Back to Ray

Saving and Loading Checkpoints

doc/source/train/user-guides/checkpoints.rst

1.13.120.3 KB
Original Source

.. _train-checkpointing:

Saving and Loading Checkpoints

Ray Train provides a way to snapshot training progress with :class:Checkpoints <ray.train.Checkpoint>.

This is useful for:

  1. Storing the best-performing model weights: Save your model to persistent storage, and use it for downstream serving or inference.
  2. Fault tolerance: Handle worker process and node failures in a long-running training job and leverage pre-emptible machines.
  3. Distributed checkpointing: Ray Train checkpointing can be used to :ref:upload model shards from multiple workers in parallel. <train-distributed-checkpointing>

.. _train-dl-saving-checkpoints:

Saving checkpoints during training

The :class:Checkpoint <ray.train.Checkpoint> is a lightweight interface provided by Ray Train that represents a directory that exists on local or remote storage.

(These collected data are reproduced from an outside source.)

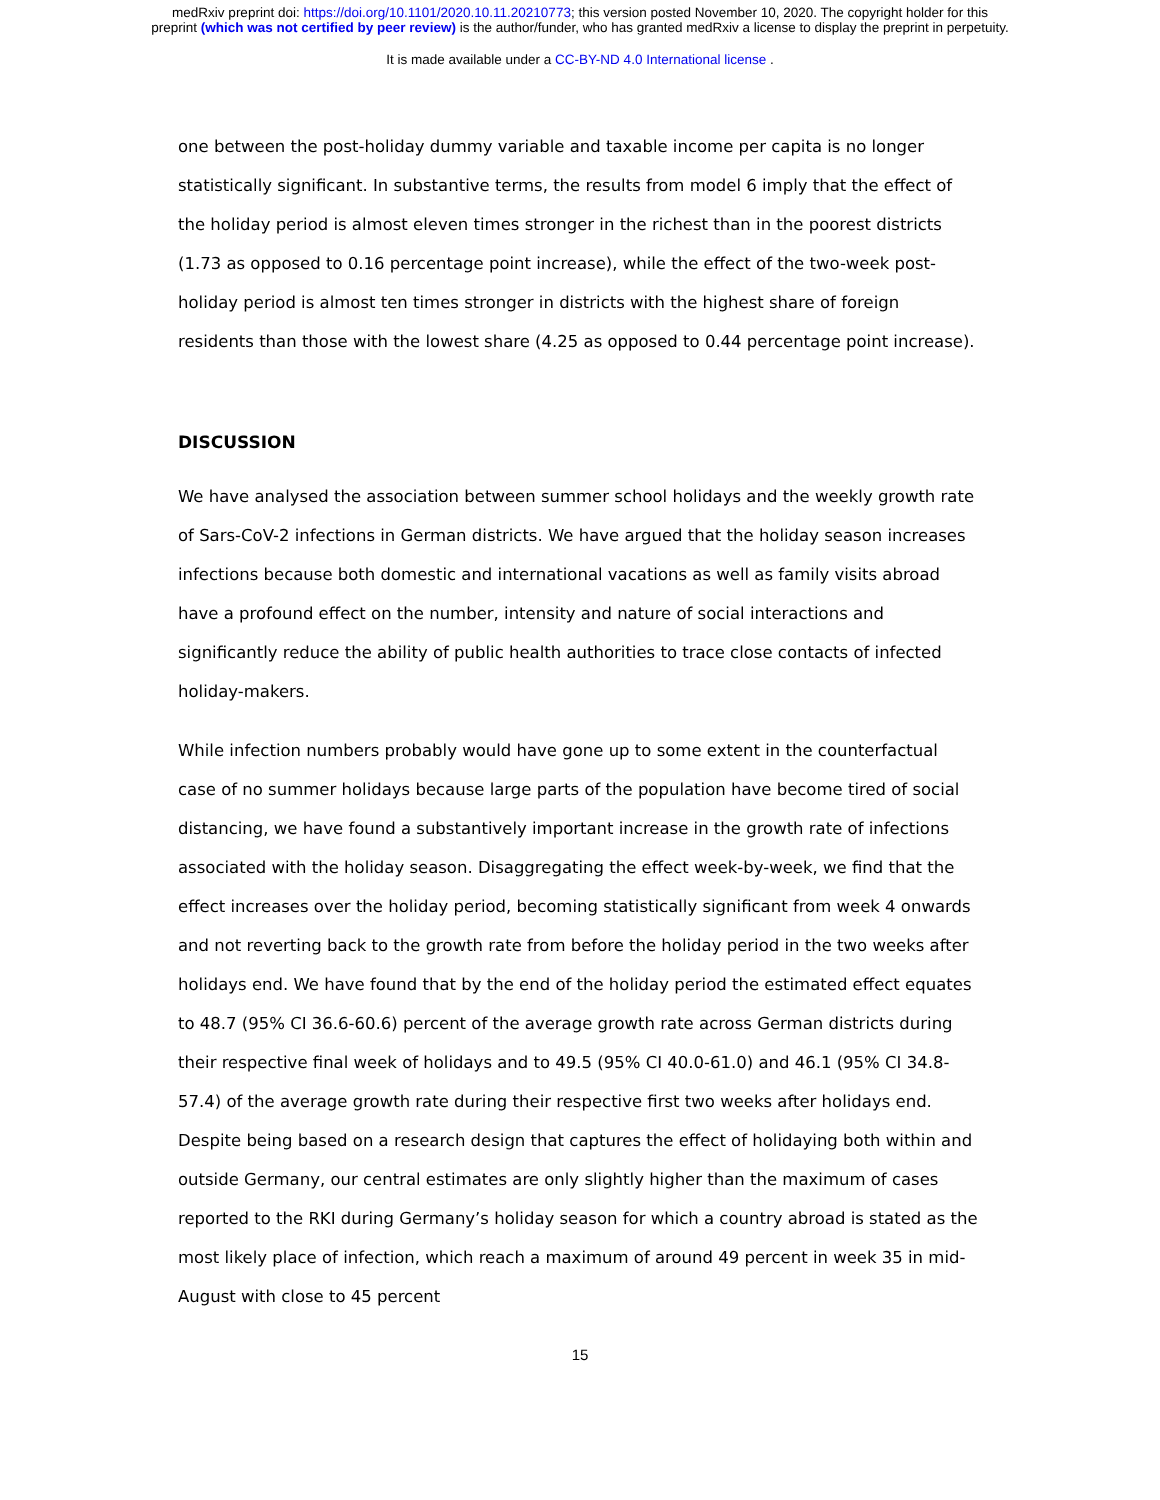medRxiv preprint doi: https://doi.org/10.1101/2020.10.11.20210773; this version posted November 10, 2020. The copyright holder for this
preprint (which was not certified by peer review) is the author/funder, who has granted medRxiv a license to display the preprint in perpetuity.
It is made available under a CC-BY-ND 4.0 International license .
one between the post-holiday dummy variable and taxable income per capita is no longer statistically significant. In substantive terms, the results from model 6 imply that the effect of the holiday period is almost eleven times stronger in the richest than in the poorest districts (1.73 as opposed to 0.16 percentage point increase), while the effect of the two-week post-holiday period is almost ten times stronger in districts with the highest share of foreign residents than those with the lowest share (4.25 as opposed to 0.44 percentage point increase).
DISCUSSION
We have analysed the association between summer school holidays and the weekly growth rate of Sars-CoV-2 infections in German districts. We have argued that the holiday season increases infections because both domestic and international vacations as well as family visits abroad have a profound effect on the number, intensity and nature of social interactions and significantly reduce the ability of public health authorities to trace close contacts of infected holiday-makers.
While infection numbers probably would have gone up to some extent in the counterfactual case of no summer holidays because large parts of the population have become tired of social distancing, we have found a substantively important increase in the growth rate of infections associated with the holiday season. Disaggregating the effect week-by-week, we find that the effect increases over the holiday period, becoming statistically significant from week 4 onwards and not reverting back to the growth rate from before the holiday period in the two weeks after holidays end. We have found that by the end of the holiday period the estimated effect equates to 48.7 (95% CI 36.6-60.6) percent of the average growth rate across German districts during their respective final week of holidays and to 49.5 (95% CI 40.0-61.0) and 46.1 (95% CI 34.8-57.4) of the average growth rate during their respective first two weeks after holidays end. Despite being based on a research design that captures the effect of holidaying both within and outside Germany, our central estimates are only slightly higher than the maximum of cases reported to the RKI during Germany’s holiday season for which a country abroad is stated as the most likely place of infection, which reach a maximum of around 49 percent in week 35 in mid-August with close to 45 percent
15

For example, a checkpoint could point to a directory in cloud storage: s3://my-bucket/my-checkpoint-dir. A locally available checkpoint points to a location on the local filesystem: /tmp/my-checkpoint-dir.

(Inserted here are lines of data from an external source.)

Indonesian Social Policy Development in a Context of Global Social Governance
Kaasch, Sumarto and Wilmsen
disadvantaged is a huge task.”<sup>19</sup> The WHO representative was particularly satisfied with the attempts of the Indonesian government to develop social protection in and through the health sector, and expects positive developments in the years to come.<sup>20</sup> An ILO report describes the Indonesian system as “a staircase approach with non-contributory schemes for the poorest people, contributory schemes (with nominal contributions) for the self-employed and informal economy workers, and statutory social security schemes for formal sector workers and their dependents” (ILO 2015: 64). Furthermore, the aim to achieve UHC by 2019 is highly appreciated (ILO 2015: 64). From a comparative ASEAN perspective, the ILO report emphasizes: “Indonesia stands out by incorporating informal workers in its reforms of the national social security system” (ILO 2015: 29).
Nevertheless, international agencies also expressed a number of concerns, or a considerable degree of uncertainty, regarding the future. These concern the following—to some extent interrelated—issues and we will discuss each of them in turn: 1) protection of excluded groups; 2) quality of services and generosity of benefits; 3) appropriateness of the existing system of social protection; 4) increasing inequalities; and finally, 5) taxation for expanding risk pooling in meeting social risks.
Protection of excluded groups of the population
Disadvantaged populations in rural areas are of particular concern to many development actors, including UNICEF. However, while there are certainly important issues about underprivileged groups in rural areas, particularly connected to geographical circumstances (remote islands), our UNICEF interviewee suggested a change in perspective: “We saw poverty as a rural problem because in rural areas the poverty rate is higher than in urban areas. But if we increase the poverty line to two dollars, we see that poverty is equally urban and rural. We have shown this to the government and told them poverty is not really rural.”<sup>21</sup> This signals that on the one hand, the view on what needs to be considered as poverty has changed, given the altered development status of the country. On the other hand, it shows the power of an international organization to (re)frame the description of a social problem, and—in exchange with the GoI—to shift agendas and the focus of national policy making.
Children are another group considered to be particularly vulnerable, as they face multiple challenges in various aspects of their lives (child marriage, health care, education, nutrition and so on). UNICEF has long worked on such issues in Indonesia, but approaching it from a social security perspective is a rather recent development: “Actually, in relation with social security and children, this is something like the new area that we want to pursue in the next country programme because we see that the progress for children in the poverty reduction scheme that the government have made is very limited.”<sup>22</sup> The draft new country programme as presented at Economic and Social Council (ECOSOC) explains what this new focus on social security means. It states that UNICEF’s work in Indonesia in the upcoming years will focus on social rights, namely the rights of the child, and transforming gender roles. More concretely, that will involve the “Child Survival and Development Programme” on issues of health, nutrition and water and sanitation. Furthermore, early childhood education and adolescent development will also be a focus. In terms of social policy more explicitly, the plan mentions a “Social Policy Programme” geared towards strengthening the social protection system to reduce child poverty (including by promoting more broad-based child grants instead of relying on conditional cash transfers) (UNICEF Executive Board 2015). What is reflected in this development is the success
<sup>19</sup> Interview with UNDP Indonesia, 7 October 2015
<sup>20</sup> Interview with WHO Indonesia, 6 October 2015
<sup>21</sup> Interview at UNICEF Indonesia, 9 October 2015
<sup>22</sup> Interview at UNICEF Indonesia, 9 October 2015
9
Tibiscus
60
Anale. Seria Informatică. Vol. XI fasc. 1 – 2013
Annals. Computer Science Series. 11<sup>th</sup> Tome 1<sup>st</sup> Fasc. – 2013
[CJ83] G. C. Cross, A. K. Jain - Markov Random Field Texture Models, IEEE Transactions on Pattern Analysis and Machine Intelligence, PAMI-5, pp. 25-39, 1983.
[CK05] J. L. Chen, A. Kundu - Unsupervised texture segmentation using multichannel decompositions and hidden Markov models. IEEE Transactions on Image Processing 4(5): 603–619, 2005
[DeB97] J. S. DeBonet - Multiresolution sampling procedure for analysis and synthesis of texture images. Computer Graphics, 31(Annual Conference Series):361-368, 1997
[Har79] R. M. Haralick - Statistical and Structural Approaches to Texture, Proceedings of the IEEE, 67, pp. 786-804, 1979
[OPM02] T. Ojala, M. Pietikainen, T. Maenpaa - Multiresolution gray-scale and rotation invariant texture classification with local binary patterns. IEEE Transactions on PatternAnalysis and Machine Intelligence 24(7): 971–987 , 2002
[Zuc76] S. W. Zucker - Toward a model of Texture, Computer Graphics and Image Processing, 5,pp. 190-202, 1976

Here's how you save a checkpoint in the training loop:

  1. Write your model checkpoint to a local directory.

    • Since a :class:Checkpoint <ray.train.Checkpoint> just points to a directory, the contents are completely up to you.
    • This means that you can use any serialization format you want.
    • This makes it easy to use familiar checkpoint utilities provided by training frameworks, such as torch.save, pl.Trainer.save_checkpoint, Accelerate's accelerator.save_model, Transformers' save_pretrained, tf.keras.Model.save, etc.
  2. Create a :class:Checkpoint <ray.train.Checkpoint> from the directory using :meth:Checkpoint.from_directory <ray.train.Checkpoint.from_directory>.

  3. Report the checkpoint to Ray Train using :func:ray.train.report(metrics, checkpoint=...) <ray.train.report>.

    • The metrics reported alongside the checkpoint are used to :ref:keep track of the best-performing checkpoints <train-dl-configure-checkpoints>.
    • This will upload the checkpoint to persistent storage if configured. See :ref:persistent-storage-guide.

.. figure:: ../images/checkpoint_lifecycle.png

The lifecycle of a :class:`~ray.train.Checkpoint`, from being saved locally
to disk to being uploaded to persistent storage via ``train.report``.

As shown in the figure above, the best practice for saving checkpoints is to first dump the checkpoint to a local temporary directory. Then, the call to train.report uploads the checkpoint to its final persistent storage location. Then, the local temporary directory can be safely cleaned up to free up disk space (e.g., from exiting the tempfile.TemporaryDirectory context).

.. tip::

In standard DDP training, where each worker has a copy of the full-model, you should
only save and report a checkpoint from a single worker to prevent redundant uploads.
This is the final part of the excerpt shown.